Exclude the pictures, then copy all remaining records exactly.

↓↓↓

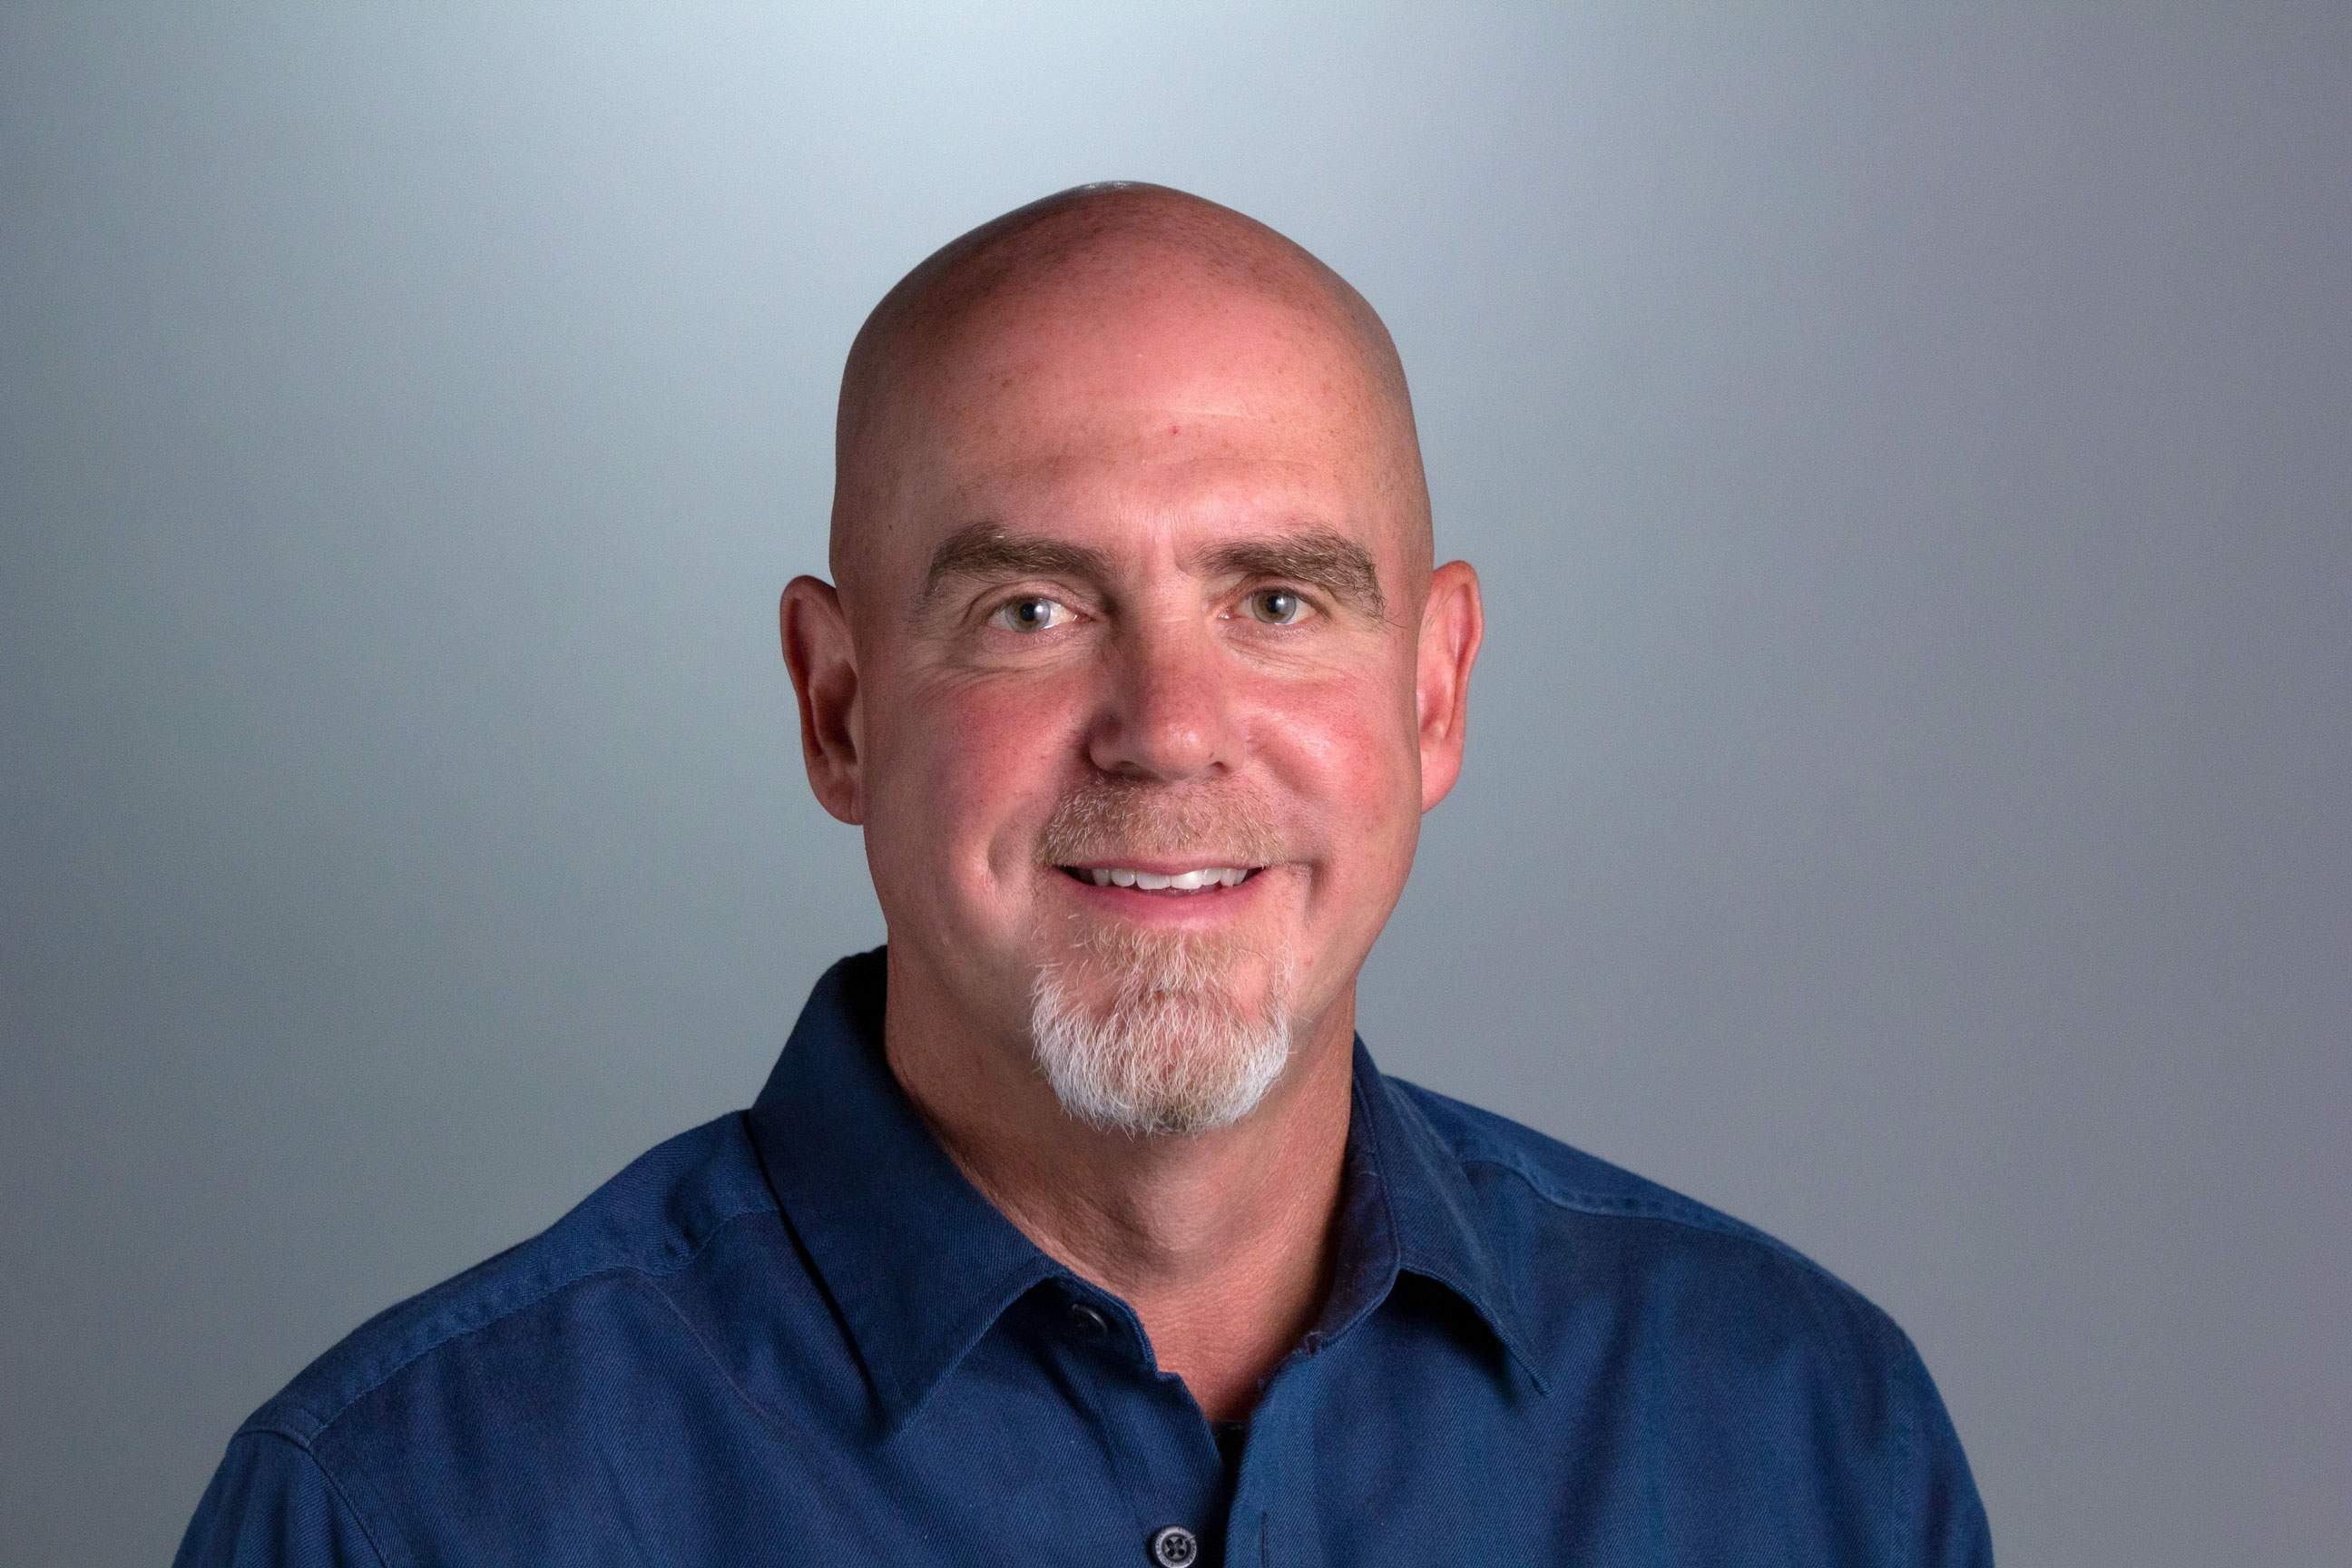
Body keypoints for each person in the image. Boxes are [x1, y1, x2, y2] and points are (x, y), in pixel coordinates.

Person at [176, 183, 1993, 1567]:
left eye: (1276, 602)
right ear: (840, 709)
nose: (1167, 728)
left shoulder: (1801, 1439)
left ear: (1432, 694)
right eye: (1033, 609)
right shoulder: (416, 1506)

↑↑↑

■ **Response to the task**:
Body keypoints for each person in the image. Boxes are [x1, y1, x2, y2] and points are (x, y), in pixel coordinates.

Person at [176, 183, 1993, 1567]:
left eye: (1276, 602)
right ear: (840, 709)
nose: (1167, 728)
left shoulder: (1801, 1439)
left ear: (1432, 694)
right eye: (1033, 609)
right shoulder: (416, 1506)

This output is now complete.